Task description:
Copy, exactly and without additions, every line in the records below from the one holding "venue can accommodate." through the one holding "of the columns.", both ends included.

Dataset excerpts:
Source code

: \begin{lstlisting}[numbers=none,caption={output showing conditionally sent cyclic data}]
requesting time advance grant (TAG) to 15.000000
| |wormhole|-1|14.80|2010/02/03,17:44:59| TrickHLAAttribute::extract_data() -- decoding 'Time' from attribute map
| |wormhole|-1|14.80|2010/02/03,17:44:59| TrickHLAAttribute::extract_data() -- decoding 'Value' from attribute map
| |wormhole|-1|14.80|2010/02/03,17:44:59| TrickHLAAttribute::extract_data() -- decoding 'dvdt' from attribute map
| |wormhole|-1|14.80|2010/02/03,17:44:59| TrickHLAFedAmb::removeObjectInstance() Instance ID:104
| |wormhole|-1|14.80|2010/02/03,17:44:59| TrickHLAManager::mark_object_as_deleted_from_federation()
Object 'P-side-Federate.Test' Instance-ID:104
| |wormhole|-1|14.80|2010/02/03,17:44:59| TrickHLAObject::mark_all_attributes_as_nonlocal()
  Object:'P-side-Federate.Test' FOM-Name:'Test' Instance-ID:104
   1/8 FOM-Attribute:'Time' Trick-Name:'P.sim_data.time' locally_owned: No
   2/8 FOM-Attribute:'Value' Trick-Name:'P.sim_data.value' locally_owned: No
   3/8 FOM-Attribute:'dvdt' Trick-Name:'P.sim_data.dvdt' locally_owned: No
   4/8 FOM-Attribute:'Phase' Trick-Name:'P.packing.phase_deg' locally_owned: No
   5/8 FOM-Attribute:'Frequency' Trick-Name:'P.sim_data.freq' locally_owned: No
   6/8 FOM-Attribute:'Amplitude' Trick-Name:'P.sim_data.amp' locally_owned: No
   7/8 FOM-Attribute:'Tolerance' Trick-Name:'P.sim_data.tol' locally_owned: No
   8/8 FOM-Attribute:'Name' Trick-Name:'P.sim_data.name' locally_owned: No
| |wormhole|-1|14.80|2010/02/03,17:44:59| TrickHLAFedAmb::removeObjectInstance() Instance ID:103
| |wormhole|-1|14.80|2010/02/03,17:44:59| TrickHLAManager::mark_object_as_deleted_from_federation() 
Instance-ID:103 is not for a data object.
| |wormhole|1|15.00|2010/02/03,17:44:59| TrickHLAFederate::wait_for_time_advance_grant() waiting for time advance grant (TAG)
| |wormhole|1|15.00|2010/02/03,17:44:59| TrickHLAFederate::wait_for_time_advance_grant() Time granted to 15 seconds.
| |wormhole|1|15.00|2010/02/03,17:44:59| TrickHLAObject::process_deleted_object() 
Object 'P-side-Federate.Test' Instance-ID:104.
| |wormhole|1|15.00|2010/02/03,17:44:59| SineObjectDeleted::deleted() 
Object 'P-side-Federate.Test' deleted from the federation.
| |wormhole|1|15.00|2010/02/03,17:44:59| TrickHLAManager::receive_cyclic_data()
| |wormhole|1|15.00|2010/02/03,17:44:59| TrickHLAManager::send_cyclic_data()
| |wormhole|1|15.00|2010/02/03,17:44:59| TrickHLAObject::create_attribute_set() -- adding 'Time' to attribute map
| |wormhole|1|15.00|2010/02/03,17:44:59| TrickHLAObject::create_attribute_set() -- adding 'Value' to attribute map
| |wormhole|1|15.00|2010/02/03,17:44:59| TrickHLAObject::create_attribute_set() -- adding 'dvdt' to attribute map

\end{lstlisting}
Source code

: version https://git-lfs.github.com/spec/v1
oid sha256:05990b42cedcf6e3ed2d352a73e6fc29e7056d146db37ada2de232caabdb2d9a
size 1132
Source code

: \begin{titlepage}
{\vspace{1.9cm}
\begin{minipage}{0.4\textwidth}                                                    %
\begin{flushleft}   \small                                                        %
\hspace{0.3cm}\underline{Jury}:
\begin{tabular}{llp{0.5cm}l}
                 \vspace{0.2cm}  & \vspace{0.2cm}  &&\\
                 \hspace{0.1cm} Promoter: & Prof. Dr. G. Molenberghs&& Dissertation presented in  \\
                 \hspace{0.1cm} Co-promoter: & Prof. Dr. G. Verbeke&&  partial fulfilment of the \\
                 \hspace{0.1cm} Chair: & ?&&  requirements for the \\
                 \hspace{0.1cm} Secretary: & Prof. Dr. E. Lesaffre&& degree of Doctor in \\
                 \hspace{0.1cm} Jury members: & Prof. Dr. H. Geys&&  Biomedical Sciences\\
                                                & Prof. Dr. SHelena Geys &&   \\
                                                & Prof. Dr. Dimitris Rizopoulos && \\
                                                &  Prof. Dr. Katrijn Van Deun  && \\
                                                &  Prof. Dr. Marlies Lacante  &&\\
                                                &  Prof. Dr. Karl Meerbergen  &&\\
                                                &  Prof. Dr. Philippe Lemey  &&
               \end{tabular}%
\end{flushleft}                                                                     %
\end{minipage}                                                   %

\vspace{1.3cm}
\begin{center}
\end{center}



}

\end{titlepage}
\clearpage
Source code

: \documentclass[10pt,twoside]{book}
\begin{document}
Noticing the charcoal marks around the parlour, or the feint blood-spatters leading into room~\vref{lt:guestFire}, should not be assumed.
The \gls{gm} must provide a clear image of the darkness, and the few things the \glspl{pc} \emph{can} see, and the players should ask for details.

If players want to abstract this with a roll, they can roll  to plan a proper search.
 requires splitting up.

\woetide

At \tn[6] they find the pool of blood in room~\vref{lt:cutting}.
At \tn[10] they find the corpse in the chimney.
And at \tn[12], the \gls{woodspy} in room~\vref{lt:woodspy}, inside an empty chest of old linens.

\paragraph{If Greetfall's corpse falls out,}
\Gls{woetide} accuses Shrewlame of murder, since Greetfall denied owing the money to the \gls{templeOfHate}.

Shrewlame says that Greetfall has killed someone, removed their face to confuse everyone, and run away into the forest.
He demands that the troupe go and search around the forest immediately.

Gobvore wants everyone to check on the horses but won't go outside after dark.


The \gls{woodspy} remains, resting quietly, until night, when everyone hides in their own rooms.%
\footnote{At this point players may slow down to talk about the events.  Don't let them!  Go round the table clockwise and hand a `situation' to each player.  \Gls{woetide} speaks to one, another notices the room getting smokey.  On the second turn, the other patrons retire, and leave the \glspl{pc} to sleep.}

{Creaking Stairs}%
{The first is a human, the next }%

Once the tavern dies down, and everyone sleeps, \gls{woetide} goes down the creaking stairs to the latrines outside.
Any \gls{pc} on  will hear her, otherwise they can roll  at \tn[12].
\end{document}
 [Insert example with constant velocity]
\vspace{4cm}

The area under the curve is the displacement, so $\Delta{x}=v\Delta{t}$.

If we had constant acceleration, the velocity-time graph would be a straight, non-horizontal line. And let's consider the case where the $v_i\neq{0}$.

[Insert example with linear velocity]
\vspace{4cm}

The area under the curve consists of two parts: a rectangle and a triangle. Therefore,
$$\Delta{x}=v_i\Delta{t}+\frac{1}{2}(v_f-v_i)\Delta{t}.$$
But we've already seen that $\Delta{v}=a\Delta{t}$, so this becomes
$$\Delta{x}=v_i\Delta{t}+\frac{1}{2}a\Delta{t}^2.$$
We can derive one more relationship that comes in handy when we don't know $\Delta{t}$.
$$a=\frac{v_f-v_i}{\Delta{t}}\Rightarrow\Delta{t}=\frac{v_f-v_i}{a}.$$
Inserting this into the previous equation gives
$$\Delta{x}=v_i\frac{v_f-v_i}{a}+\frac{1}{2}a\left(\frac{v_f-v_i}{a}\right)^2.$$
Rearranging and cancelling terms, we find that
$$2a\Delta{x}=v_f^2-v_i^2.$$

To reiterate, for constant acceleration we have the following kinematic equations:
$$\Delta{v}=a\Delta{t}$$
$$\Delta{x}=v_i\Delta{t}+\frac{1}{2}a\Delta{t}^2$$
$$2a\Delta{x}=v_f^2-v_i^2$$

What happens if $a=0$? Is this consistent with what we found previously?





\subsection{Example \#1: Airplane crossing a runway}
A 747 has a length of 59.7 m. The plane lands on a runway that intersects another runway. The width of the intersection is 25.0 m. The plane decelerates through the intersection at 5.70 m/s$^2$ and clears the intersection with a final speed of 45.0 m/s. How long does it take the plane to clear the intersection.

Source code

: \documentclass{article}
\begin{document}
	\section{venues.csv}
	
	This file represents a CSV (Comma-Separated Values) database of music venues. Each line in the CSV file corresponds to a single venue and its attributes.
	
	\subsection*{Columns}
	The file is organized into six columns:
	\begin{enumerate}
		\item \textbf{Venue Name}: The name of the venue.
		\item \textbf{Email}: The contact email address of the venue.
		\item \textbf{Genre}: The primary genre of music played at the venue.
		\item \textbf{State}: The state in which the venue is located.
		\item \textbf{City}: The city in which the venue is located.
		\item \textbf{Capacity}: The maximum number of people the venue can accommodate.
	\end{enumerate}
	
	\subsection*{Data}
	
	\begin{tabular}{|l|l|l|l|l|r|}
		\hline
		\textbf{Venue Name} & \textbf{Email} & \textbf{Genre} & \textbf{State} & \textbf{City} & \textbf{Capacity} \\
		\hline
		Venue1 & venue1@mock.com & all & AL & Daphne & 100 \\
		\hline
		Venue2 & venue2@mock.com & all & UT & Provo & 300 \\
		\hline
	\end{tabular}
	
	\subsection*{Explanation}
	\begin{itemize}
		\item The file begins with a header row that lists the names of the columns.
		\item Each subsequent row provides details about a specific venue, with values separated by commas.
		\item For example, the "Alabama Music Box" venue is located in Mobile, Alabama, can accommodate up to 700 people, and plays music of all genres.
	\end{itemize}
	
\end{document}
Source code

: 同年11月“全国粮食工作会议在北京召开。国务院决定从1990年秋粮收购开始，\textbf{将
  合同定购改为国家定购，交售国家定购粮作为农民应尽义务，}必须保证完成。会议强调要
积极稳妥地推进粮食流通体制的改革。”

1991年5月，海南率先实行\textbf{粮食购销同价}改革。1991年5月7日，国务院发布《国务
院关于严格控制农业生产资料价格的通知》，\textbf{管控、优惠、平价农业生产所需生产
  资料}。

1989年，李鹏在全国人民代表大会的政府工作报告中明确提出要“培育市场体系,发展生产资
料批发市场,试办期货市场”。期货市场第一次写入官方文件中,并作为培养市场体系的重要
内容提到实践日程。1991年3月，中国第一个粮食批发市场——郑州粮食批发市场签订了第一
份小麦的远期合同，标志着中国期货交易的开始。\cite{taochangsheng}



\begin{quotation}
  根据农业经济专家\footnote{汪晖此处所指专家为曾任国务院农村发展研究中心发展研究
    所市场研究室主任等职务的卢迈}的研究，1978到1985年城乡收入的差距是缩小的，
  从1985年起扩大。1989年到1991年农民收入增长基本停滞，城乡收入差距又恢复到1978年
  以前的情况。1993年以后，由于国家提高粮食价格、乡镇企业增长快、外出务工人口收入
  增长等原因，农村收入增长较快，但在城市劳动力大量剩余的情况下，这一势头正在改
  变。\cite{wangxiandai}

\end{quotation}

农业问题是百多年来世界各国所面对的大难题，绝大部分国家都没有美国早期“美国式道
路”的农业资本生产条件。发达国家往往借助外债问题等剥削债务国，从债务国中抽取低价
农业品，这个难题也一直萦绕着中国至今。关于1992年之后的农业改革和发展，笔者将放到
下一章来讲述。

Solution to this exercise:
		\item \textbf{Capacity}: The maximum number of people the venue can accommodate.
	\end{enumerate}
	
	\subsection*{Data}
	
	\begin{tabular}{|l|l|l|l|l|r|}
		\hline
		\textbf{Venue Name} & \textbf{Email} & \textbf{Genre} & \textbf{State} & \textbf{City} & \textbf{Capacity} \\
		\hline
		Venue1 & venue1@mock.com & all & AL & Daphne & 100 \\
		\hline
		Venue2 & venue2@mock.com & all & UT & Provo & 300 \\
		\hline
	\end{tabular}
	
	\subsection*{Explanation}
	\begin{itemize}
		\item The file begins with a header row that lists the names of the columns.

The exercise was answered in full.